La relève agricole a moins de 40 ans et détient des parts dans une entreprise agricole, selon la définition du MAPAQ. Gros hic : les jeunes agricultrices « possèdent, en général, un pourcentage moins élevé de parts », précise le document. Tandis que les jeunes hommes ont, en moyenne, 59 % des parts de leur entreprise, les femmes en ont 50 %.

La relève féminine a un niveau de formation supérieur à celui de son pendant masculin, mais les études des femmes sont moins souvent liées à l'agriculture. Conséquence logique : c'est à 23 ans que les femmes prennent la décision de s'établir en agriculture, alors que les hommes le font dès l'âge de 20 ans.

« On est complémentaires »

Avant d'avoir 20 ans, « prendre la relève ne m'a jamais effleuré l'esprit, témoigne Florence Lefebvre St-Arnaud, 25 ans. Puis, j'ai réalisé qu'il était possible de perdre ce qu'on faisait depuis toujours, alors que j'étais née là. » La jeune femme a alors entrepris un baccalauréat en administration pour assurer l'avenir de la ferme maraîchère Campanipol, fondée par ses parents à Sainte-Geneviève-de-Batiscan.

Ses deux jeunes frères ont aussi de l'intérêt à prendre la relève. « Je me verrais mal réparer un moteur de tracteur, mais pour eux c'est facile, observe Mme Lefebvre St-Arnaud. On est complémentaires. » Reste à trouver de la place pour que tout ce beau monde gagne sa croûte à la ferme Campanipol.

« La maturité des femmes qui s'établissent en agriculture est plus grande, observe Mme Delomier. Elles font plus d'études, prennent de l'expérience à l'extérieur de la ferme. C'est, pour elles, un choix assumé et réfléchi. »

Plus d'héritiers que d'héritières

Hériter de la ferme de ses parents reste le mode d'entrée principal en agriculture, surtout pour les fils. On compte 19 jeunes femmes établies par transfert familial d'une entreprise agricole pour 81 jeunes hommes.

Davantage d'hommes que de femmes participent aux travaux de la ferme avant de s'établir. Parmi ceux qui y travaillent, une part supérieure de femmes le font sans salaire (51 % des femmes, contre 34 % des hommes).
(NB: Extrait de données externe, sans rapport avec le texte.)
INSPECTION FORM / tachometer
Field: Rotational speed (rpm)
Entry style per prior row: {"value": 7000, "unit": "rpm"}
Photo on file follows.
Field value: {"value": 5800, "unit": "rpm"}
Même une fois que des parts sont acquises, la relève féminine participe moins aux décisions concernant l'entreprise agricole.

Il faut dire que chez les jeunes agricultrices, le travail à l'extérieur de la ferme compte pour 63 % du temps travaillé et 74 % des revenus annuels. En plus de faire « un peu de tout » à la ferme familiale, Florence Lefebvre St-Arnaud bosse comme serveuse et barmaid. « C'est mon emploi de soir, mon social », fait-elle valoir en riant.
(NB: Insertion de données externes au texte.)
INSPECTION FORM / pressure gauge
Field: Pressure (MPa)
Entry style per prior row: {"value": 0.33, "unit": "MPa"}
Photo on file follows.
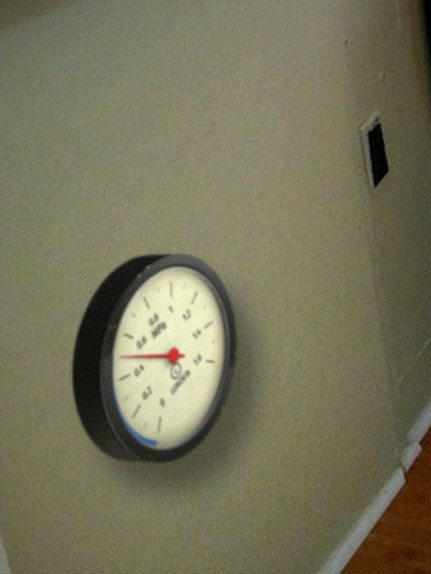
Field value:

« Les agricultrices que je côtoie n'ont pas froid aux yeux, souligne Mme Delomier. Elles prennent beaucoup de responsabilités professionnelles et familiales. Plusieurs ont de jeunes enfants, elles sont sur tous les fronts. Ce sont des superwomen ! »

Moins de fermes au Québec

Les fermes ferment au Québec

>30 675 fermes en 2006

>29 437 fermes en 2011

>Baisse de 4 %

>Au Canada, la baisse a atteint 10 % au cours de la même période.

Peu de relève

>Près de 40 % des fermes qui devaient changer de mains entre 2007 et 2012 n'avaient pas de relève prévue.

Chères, les fermes

>Valeur marchande courante des fermes au Québec, en 2011 : 1,68 million de dollars. Il s'agit d'une hausse de 24 % depuis 2007.

Déficit de femmes dans les fermes

>Relève agricole établie au Québec : 26 % femmes, 74 % hommes.
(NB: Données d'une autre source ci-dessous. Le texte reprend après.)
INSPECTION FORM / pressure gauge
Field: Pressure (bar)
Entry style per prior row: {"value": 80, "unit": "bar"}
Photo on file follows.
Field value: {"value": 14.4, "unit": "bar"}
>Agriculteurs du Québec : 27 % femmes, 73 % hommes.

>Population active : 47 % femmes, 53 % hommes.

Des femmes plus éduquées

>67 % des jeunes agricultrices ont un diplôme collégial ou universitaire, contre 38 % des jeunes agriculteurs.

>Mais seulement 42 % des femmes sont diplômées en agriculture, contre 72 % des hommes.

Plus de femmes créent des fermes

>45 % des femmes et 30 % des hommes démarrent une nouvelle entreprise agricole.

>70 % des hommes de la relève et 55 % des femmes font l'acquisition d'une entreprise agricole existante.

Bourreaux de travail

>48 % de la relève féminine et 40 % de la relève masculine travaillent à l'extérieur de l'entreprise agricole.

Sources : Ministère de l'Agriculture, des Pêcheries et de l'Alimentation (MAPAQ) et Statistique Canada.